I am ashamed to ask, but I think I need a hint for the curl command (I am aware I could use something else) . I have literally been through all the pages and curl hints, yet I’m still doing it wrong…
I have found and understood the .**p scripts, and also found an interesting port. I know it runs locally, but even with all this information, I can’t figure out how to write the command precisely. It either returns me the script (so I’m not at the right place) or a “connection refused” error.

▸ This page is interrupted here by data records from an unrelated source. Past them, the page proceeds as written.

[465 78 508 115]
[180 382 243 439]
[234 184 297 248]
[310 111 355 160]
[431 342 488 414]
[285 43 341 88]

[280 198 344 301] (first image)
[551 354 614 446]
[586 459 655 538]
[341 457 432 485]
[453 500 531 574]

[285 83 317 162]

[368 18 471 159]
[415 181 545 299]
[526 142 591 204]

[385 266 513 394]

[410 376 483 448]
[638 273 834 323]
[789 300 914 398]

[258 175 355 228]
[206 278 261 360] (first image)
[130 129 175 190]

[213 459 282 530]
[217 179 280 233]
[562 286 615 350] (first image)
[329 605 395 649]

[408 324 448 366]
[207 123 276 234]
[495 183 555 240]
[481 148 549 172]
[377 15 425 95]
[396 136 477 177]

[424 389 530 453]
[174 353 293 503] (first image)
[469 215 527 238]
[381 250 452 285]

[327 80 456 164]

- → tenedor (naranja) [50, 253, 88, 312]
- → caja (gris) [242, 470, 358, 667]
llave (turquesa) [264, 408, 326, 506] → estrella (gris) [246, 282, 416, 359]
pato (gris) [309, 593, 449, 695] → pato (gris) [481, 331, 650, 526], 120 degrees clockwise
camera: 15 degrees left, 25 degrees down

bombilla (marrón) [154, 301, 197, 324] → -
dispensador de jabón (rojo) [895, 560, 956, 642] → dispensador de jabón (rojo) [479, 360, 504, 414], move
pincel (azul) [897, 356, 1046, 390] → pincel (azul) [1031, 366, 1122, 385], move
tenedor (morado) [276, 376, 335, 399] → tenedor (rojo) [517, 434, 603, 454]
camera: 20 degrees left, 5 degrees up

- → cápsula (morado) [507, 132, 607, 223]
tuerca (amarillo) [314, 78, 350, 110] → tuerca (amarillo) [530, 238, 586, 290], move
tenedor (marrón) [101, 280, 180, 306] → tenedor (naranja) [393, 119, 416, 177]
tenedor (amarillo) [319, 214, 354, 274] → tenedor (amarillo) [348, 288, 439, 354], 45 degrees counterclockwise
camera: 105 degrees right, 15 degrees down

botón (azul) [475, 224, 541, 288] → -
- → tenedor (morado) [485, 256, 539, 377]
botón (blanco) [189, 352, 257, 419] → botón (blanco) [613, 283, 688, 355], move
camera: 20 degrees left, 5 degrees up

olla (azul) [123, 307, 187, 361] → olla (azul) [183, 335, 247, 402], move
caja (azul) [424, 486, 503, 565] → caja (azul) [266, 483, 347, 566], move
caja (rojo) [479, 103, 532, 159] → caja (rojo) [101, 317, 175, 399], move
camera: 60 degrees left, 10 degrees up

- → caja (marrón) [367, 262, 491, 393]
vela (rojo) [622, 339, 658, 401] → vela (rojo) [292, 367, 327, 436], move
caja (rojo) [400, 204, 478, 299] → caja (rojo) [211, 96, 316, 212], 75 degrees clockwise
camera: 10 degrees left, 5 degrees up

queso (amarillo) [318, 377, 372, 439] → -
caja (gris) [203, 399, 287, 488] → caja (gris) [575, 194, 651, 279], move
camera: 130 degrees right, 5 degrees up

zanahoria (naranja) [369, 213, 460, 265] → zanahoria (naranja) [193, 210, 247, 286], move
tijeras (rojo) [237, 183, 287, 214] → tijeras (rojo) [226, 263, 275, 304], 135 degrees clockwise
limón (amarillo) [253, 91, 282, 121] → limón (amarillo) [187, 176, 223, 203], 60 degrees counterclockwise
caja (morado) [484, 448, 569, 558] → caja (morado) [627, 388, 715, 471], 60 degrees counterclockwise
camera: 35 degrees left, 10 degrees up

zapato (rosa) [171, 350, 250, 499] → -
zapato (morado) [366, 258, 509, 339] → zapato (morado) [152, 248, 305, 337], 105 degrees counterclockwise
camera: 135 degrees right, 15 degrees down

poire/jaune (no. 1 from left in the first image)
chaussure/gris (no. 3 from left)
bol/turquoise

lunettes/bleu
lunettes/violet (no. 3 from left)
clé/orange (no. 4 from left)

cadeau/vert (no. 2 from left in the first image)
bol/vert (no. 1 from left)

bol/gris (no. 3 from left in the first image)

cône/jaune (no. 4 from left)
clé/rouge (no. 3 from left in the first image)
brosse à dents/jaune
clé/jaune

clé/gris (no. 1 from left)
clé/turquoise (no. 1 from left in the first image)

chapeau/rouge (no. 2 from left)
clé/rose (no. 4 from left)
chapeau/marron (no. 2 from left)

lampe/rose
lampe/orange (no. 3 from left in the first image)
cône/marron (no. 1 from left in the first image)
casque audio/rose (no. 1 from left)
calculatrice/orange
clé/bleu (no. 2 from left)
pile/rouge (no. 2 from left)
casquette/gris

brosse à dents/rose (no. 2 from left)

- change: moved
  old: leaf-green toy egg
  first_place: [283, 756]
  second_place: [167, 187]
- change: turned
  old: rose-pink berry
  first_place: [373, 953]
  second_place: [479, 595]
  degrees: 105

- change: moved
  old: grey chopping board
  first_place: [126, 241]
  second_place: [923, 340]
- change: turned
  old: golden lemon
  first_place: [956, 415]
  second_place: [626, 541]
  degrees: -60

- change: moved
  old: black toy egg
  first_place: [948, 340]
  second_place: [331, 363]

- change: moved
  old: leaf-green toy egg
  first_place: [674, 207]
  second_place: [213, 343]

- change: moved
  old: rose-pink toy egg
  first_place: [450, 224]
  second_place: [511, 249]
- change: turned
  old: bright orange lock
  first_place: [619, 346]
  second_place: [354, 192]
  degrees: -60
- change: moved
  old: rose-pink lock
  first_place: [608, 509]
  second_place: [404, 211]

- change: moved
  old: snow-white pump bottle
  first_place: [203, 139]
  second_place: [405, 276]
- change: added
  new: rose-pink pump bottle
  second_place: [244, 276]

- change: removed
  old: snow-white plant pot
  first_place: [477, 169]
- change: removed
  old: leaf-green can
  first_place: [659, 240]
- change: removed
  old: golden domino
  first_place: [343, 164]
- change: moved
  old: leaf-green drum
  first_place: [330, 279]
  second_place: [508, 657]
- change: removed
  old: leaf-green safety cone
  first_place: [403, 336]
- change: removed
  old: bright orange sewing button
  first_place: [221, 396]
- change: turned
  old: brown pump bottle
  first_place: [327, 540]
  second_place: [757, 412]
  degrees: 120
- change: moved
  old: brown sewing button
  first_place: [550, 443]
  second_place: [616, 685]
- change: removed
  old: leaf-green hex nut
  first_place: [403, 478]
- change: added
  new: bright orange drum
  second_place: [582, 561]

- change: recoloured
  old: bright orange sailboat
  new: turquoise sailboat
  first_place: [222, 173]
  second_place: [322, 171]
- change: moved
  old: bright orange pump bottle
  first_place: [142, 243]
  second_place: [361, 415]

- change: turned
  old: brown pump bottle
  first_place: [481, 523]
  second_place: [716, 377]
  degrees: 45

I have tried a bunch of different syntaxes, to no avail…
I hope it’s the last time I ask a question for this box 
Thank you
@netpal said:
@TazWake Thank you once again for your answer.
Always glad to help if I can.
I am ashamed to ask, but I think I need a hint for the curl command (I am aware I could use something else) . I have literally been through all the pages and curl hints, yet I’m still doing it wrong…
The general syntax to make a request with curl is: curl http://ipaddress:port/page.php There are other things you need to do if you want to send things like credentials such as curl -u username:password http://ipaddress:port/page.php (this is generally bad practice as the password gets stored in the history file but its acceptable for CTFs)
Also man curl is a very good place to start.
On getting root
Can someone explain if it is normal to get a password prompt when excecuting s**o commands as a user that has the N******D flag set on said commands?
A pm would be appreciated, thanks!
@arkountos said:
On getting root
Can someone explain if it is normal to get a password prompt when excecuting
s**ocommands as a user that has theN******Dflag set on said commands?A pm would be appreciated, thanks!
Only if you’ve entered the command incorrectly.
Hi there, I got the w**-***a shell. I see that the two users are kinda “linked” together and I know that I can now make some http requests to a private server on a strange port. Can this be the way to go? The place in which I landed seems so messy.
Since I’m pretty new to this website, I would like to ask if files inside the box can be modified.